[Bounding box coordinates]
>>>>
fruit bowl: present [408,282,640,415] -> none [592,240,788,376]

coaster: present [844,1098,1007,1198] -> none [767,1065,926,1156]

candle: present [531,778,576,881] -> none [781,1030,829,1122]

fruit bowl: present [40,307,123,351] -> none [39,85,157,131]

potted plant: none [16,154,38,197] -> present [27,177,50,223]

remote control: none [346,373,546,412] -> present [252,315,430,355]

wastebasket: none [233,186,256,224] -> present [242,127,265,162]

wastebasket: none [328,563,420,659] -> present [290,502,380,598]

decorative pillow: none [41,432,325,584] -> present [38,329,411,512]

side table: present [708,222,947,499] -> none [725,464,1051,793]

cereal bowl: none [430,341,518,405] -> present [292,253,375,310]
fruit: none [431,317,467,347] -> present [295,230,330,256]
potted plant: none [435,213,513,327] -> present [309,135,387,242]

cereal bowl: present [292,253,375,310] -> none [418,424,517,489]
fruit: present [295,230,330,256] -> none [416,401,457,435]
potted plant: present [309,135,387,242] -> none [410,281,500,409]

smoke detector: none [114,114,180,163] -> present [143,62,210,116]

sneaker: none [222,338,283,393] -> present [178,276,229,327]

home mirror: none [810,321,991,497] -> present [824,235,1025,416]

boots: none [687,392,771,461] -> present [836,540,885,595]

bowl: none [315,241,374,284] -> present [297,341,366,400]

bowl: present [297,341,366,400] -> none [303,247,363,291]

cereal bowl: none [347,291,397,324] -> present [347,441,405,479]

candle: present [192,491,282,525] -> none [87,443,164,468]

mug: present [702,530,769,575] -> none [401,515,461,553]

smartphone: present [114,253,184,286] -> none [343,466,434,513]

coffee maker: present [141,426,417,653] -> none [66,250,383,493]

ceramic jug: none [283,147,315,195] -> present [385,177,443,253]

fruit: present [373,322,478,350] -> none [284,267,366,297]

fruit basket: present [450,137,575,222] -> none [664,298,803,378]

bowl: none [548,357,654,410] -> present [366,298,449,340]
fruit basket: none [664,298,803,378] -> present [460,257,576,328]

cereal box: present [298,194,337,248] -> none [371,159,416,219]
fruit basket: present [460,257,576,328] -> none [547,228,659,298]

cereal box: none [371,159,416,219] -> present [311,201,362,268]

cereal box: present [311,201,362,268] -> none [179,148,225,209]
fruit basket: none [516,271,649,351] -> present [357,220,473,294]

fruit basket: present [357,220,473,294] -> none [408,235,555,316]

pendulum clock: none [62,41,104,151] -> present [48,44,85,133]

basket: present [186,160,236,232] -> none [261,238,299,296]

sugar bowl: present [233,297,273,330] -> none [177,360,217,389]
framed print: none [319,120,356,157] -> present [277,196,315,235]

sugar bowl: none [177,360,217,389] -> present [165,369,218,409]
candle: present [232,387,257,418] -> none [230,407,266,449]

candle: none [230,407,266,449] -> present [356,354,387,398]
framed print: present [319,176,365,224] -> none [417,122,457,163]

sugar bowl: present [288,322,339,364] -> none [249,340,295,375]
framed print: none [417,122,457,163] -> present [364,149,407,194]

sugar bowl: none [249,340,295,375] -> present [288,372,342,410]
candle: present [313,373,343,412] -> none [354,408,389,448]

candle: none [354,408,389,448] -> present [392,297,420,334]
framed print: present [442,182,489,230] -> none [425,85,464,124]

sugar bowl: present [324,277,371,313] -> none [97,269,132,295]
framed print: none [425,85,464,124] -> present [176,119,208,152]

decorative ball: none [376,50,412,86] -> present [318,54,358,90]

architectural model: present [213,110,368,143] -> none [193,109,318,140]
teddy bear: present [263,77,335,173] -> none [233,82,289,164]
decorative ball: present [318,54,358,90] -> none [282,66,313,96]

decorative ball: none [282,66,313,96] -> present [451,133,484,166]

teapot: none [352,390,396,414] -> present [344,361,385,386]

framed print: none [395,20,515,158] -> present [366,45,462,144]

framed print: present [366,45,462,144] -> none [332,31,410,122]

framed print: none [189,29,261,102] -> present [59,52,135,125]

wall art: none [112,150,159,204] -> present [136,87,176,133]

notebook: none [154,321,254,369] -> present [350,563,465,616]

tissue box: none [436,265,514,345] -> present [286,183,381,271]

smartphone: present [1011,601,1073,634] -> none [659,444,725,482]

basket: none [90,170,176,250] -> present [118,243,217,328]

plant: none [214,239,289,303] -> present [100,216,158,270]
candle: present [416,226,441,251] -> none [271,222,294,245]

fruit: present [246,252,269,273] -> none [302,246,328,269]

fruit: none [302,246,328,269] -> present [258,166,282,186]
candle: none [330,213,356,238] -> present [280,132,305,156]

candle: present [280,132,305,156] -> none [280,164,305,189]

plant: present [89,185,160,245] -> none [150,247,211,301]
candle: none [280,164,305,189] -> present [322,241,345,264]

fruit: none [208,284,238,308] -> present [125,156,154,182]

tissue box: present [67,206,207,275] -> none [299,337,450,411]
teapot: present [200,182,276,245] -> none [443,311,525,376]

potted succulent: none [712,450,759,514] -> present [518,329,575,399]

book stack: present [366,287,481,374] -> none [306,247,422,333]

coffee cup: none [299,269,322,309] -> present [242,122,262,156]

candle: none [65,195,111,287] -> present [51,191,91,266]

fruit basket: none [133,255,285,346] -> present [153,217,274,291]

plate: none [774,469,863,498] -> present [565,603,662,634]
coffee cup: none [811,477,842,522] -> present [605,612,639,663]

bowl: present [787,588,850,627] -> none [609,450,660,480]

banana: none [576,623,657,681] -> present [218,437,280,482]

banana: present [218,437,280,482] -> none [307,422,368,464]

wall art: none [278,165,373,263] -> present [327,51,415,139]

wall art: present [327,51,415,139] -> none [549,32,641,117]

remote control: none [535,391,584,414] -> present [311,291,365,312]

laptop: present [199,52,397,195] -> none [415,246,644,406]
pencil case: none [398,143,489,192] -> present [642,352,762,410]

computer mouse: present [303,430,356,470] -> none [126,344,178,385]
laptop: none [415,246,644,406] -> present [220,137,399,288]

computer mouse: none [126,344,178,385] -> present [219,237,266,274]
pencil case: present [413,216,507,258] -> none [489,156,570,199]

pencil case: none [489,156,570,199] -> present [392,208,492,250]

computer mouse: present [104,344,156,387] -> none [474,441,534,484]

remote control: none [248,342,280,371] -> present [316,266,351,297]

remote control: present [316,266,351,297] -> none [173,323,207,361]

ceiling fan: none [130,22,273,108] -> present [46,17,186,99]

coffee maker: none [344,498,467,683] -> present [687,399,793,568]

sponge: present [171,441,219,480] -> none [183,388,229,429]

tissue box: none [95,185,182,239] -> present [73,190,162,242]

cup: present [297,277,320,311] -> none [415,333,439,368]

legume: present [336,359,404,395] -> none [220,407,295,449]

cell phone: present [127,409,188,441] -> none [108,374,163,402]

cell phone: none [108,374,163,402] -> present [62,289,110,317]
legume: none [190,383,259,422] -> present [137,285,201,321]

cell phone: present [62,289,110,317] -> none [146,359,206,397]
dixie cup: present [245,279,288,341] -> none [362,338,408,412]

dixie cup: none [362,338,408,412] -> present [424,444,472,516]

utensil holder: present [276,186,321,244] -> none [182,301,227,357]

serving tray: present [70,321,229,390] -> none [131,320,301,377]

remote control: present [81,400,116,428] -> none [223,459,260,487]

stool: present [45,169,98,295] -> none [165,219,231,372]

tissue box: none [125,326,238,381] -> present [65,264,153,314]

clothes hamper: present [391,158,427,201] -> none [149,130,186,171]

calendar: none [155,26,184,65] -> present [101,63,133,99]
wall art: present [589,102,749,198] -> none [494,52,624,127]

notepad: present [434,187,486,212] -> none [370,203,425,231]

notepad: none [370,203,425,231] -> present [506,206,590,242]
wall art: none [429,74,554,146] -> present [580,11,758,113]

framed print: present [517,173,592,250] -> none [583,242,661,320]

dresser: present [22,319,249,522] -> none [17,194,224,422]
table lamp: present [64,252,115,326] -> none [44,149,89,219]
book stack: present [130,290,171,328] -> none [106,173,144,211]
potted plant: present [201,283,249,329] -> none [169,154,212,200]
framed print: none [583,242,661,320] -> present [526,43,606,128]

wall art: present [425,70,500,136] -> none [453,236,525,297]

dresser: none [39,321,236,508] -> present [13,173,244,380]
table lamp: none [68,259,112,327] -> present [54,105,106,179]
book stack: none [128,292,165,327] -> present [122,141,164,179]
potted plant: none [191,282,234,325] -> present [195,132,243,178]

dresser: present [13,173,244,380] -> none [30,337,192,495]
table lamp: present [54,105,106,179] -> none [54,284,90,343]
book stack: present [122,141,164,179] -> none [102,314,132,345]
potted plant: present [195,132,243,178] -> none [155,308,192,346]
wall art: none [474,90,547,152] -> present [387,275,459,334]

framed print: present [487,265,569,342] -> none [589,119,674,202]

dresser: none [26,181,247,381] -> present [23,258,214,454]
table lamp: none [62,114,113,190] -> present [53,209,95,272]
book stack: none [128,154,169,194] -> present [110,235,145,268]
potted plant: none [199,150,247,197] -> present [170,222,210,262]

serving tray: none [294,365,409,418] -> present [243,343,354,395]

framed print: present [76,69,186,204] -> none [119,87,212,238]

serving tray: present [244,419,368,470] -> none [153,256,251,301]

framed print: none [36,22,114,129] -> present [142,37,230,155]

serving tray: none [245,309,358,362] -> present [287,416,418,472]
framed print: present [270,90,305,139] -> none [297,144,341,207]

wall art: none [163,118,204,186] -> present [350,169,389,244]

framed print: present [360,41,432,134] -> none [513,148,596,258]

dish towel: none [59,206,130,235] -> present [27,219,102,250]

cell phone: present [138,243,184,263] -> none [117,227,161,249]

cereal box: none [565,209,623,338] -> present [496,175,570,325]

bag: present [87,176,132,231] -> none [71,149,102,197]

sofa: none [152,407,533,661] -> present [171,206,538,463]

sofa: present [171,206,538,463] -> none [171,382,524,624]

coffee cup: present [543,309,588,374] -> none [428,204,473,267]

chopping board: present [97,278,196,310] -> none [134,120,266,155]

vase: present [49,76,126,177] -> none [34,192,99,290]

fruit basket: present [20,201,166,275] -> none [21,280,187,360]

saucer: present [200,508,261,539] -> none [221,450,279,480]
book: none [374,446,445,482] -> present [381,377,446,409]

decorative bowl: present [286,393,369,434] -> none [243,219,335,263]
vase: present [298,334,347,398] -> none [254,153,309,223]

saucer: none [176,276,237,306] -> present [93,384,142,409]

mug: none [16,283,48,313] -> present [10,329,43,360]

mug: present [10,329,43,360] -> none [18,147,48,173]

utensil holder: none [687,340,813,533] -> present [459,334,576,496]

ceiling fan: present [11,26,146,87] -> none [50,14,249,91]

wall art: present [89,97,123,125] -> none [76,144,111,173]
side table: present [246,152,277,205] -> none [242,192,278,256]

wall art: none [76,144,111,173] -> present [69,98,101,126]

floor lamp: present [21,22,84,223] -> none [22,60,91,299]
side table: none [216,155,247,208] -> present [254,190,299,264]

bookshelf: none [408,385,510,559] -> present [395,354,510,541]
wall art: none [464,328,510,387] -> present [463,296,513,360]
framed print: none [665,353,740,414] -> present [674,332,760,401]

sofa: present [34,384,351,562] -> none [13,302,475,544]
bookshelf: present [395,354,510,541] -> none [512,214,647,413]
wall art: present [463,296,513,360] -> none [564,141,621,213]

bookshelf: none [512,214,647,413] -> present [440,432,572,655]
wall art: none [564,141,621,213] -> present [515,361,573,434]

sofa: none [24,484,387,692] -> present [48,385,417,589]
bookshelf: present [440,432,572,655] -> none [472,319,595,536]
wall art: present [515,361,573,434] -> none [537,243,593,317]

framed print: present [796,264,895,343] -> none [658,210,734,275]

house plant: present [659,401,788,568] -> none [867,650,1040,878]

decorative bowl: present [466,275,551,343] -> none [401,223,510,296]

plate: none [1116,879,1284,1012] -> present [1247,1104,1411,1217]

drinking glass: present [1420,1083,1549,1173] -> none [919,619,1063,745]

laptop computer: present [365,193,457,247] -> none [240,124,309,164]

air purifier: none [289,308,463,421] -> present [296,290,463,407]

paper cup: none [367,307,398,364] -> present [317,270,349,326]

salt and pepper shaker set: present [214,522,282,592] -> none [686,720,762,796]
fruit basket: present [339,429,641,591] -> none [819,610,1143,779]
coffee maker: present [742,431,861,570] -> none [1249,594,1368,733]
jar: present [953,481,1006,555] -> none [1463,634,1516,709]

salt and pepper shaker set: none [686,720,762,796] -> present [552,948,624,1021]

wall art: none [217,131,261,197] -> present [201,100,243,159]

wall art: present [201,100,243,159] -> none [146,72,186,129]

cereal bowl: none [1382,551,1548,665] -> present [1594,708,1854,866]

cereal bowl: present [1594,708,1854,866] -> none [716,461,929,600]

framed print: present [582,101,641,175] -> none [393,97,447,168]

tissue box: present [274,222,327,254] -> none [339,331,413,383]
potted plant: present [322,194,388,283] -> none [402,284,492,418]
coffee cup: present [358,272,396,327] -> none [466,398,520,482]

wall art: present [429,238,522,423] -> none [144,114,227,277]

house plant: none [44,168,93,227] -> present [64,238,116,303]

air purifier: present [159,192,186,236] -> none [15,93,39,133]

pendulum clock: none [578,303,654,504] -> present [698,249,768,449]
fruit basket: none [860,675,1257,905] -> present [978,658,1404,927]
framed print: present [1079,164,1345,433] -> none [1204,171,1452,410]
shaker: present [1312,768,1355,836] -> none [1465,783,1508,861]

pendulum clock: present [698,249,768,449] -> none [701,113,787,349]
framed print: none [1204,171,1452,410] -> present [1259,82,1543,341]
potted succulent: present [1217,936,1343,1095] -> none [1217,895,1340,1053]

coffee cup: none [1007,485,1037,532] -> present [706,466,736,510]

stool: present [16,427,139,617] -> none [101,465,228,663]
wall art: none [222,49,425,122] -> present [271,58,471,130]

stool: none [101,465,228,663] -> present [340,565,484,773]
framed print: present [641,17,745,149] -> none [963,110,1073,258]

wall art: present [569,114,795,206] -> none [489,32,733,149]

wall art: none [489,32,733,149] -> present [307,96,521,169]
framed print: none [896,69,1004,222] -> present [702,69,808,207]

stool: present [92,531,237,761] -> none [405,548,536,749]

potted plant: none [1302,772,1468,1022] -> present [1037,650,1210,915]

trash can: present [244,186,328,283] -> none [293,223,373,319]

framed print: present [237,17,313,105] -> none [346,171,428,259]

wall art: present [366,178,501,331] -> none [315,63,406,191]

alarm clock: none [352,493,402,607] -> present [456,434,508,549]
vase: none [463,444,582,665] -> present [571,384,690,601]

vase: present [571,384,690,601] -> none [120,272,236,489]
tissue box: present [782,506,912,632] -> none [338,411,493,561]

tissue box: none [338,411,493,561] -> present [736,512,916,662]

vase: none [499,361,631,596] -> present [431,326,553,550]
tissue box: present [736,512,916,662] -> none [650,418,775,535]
<<<<
#### What you have to do
Within the data above, the span starting at the line containing "decorative bowl: present [286,393,369,434]" and ending at the line containing "side table: none" is to be retyped exactly, with no other lines.

#### Response to this task
decorative bowl: present [286,393,369,434] -> none [243,219,335,263]
vase: present [298,334,347,398] -> none [254,153,309,223]

saucer: none [176,276,237,306] -> present [93,384,142,409]

mug: none [16,283,48,313] -> present [10,329,43,360]

mug: present [10,329,43,360] -> none [18,147,48,173]

utensil holder: none [687,340,813,533] -> present [459,334,576,496]

ceiling fan: present [11,26,146,87] -> none [50,14,249,91]

wall art: present [89,97,123,125] -> none [76,144,111,173]
side table: present [246,152,277,205] -> none [242,192,278,256]

wall art: none [76,144,111,173] -> present [69,98,101,126]

floor lamp: present [21,22,84,223] -> none [22,60,91,299]
side table: none [216,155,247,208] -> present [254,190,299,264]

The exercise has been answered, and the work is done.